With a reported salary of $1 million per game, it’s hard to feel bad for Michaels, who can’t be surprised Thursday night games stink.

But at this point, one wonders whether Michaels should just retire. He signed a three-year deal with Amazon. Does he really want to be calling these lousy games into his 80s?

He surely doesn’t sound like it …

al michaels should retire

Buck and Aikman haven’t been worth the money: ESPN is spending $30 million annually on Joe Buck and Troy Aikman. But so far, their star power hasn’t resulted in better ratings for “Monday Night Football.” Viewership for MNF has declined in eight of the last 10 weeks, including Tom Brady’s epic comeback win against the Saints.

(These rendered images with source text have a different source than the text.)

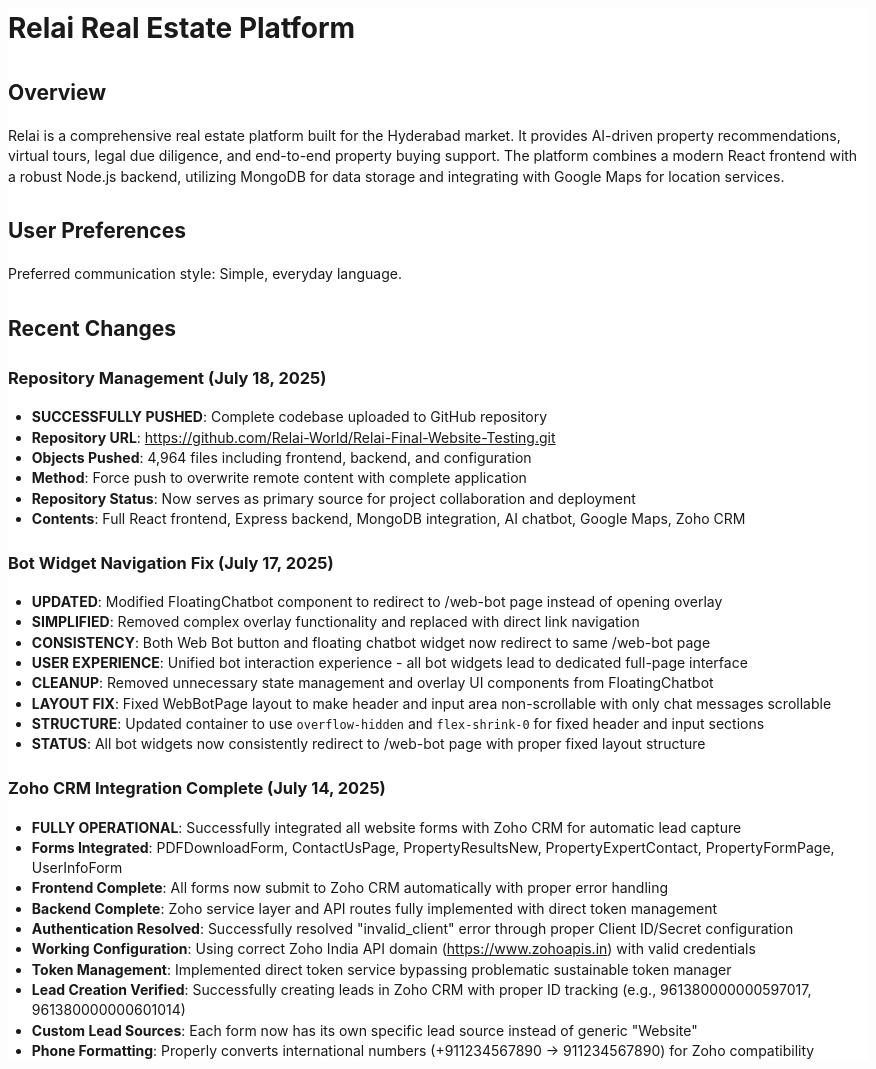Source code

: # Relai Real Estate Platform

## Overview

Relai is a comprehensive real estate platform built for the Hyderabad market. It provides AI-driven property recommendations, virtual tours, legal due diligence, and end-to-end property buying support. The platform combines a modern React frontend with a robust Node.js backend, utilizing MongoDB for data storage and integrating with Google Maps for location services.

## User Preferences

Preferred communication style: Simple, everyday language.

## Recent Changes

### Repository Management (July 18, 2025)
- **SUCCESSFULLY PUSHED**: Complete codebase uploaded to GitHub repository
- **Repository URL**: https://github.com/Relai-World/Relai-Final-Website-Testing.git
- **Objects Pushed**: 4,964 files including frontend, backend, and configuration
- **Method**: Force push to overwrite remote content with complete application
- **Repository Status**: Now serves as primary source for project collaboration and deployment
- **Contents**: Full React frontend, Express backend, MongoDB integration, AI chatbot, Google Maps, Zoho CRM

### Bot Widget Navigation Fix (July 17, 2025)
- **UPDATED**: Modified FloatingChatbot component to redirect to /web-bot page instead of opening overlay
- **SIMPLIFIED**: Removed complex overlay functionality and replaced with direct link navigation
- **CONSISTENCY**: Both Web Bot button and floating chatbot widget now redirect to same /web-bot page
- **USER EXPERIENCE**: Unified bot interaction experience - all bot widgets lead to dedicated full-page interface
- **CLEANUP**: Removed unnecessary state management and overlay UI components from FloatingChatbot
- **LAYOUT FIX**: Fixed WebBotPage layout to make header and input area non-scrollable with only chat messages scrollable
- **STRUCTURE**: Updated container to use `overflow-hidden` and `flex-shrink-0` for fixed header and input sections
- **STATUS**: All bot widgets now consistently redirect to /web-bot page with proper fixed layout structure

### Zoho CRM Integration Complete (July 14, 2025)
- **FULLY OPERATIONAL**: Successfully integrated all website forms with Zoho CRM for automatic lead capture
- **Forms Integrated**: PDFDownloadForm, ContactUsPage, PropertyResultsNew, PropertyExpertContact, PropertyFormPage, UserInfoForm
- **Frontend Complete**: All forms now submit to Zoho CRM automatically with proper error handling
- **Backend Complete**: Zoho service layer and API routes fully implemented with direct token management
- **Authentication Resolved**: Successfully resolved "invalid_client" error through proper Client ID/Secret configuration
- **Working Configuration**: Using correct Zoho India API domain (https://www.zohoapis.in) with valid credentials
- **Token Management**: Implemented direct token service bypassing problematic sustainable token manager
- **Lead Creation Verified**: Successfully creating leads in Zoho CRM with proper ID tracking (e.g., 961380000000597017, 961380000000601014)
- **Custom Lead Sources**: Each form now has its own specific lead source instead of generic "Website"
- **Phone Formatting**: Properly converts international numbers (+911234567890 → 911234567890) for Zoho compatibility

Nearly 3 million more people tuned into that horrible Patriots-Bills wind game last season than Brady’s record-setting 44th career comeback win.

Meanwhile, Giants-Cowboys set the NFL’s all-time regular season viewership record on Thanksgiving, with Kevin Burkhardt and Greg Olsen on the call.

The game brings in the audience — not the announcers.

Celtics ratings up big this season: If you win, they will tune in.

Celtics ratings are up 45 percent over last season, which isn’t surprising, since they’ve won 17 of their last 19 games.

Every moment we spend talking about the Patriots instead of the Celtics or Bruins seems like sports negligence.